Not for a principal residence under normal circumstances. CFPB Regulation X (12 C.F.R.
§1024.41(f)(1)) prohibits servicers from making the first notice or filing required to
begin foreclosure proceedings until a borrower is more than 120 days delinquent on
a mortgage secured by a principal residence. Exceptions exist for properties that are
vacant or abandoned, or where the servicer joins a borrower's Chapter 7 bankruptcy
proceeding. For investment properties and second homes, the 120-day federal rule does
not apply — servicers can move faster.
Is there any equity recovery after a Texas trustee sale?
If the trustee sale generates proceeds exceeding the total debt (mortgage balance, fees,
and costs), the surplus belongs to the former homeowner — or to junior lienholders in
priority order. However, the surplus is not automatically returned: the trustee holds it
and the former owner must claim it. Unclaimed surplus funds ultimately go to the Texas
Comptroller's office as unclaimed property. If your home sold at trustee sale and you
believe a surplus exists (especially if you had significant equity), contact the trustee
named on your NTS immediately, or consult a Texas real estate attorney.
How does a Chapter 13 bankruptcy actually stop a Texas trustee sale?

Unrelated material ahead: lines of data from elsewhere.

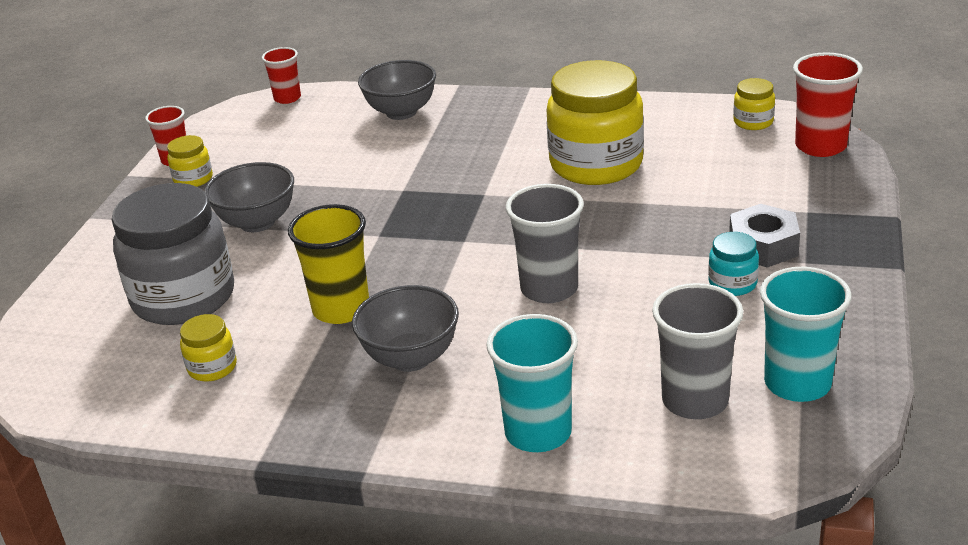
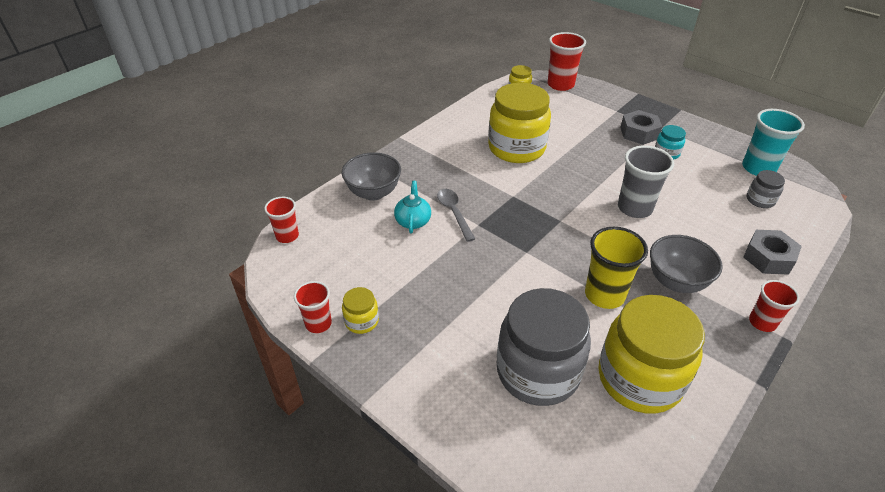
camera: 65 degrees left, 10 degrees up
yellow jar [180,314,237,382] -> yellow jar [598,295,705,414], size x2.27
grey bowl [205,162,294,232] -> none
turquoise cup [486,314,578,452] -> grey nut [744,230,802,275]
grey cup [652,283,744,419] -> grey jar [747,170,785,208]
none -> turquoise teapot [394,181,431,233]
none -> grey spoon [437,189,475,242]
none -> red cup [749,280,800,332]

When a Chapter 13 bankruptcy petition is filed in federal court, the automatic stay
under 11 U.S.C. §362 immediately halts all collection actions — including trustee sales.
The stay takes effect at the exact moment of filing, not upon a judge's signature.
In Texas, bankruptcy petitions are filed in the federal district serving the property's
county: Southern District (Houston/Corpus Christi), Northern District (Dallas/Fort Worth),
Western District (Austin/San Antonio), or Eastern District. Emergency same-day filings
are possible with an attorney's assistance. The Chapter 13 plan then allows the homeowner
to cure mortgage arrears over 3–5 years while making regular ongoing payments.
What is the difference between the breach letter and the Notice of Trustee Sale?
These are two distinct steps. The breach letter (Notice of Default /
20-day cure letter) is sent by the servicer and is required by most Texas deed of trust
forms — it notifies the borrower of the default amount and gives 20 days to cure before
acceleration. The Notice of Trustee Sale is the formal legal document
filed with the county clerk, posted at the courthouse, and mailed to the borrower under
Texas Property Code §51.002 — it announces the specific sale date and triggers the
21-day countdown. You should receive the breach letter weeks or months before the NTS.
If you receive an NTS without a prior breach letter, that may indicate a servicer error
worth investigating with a HUD counselor or attorney.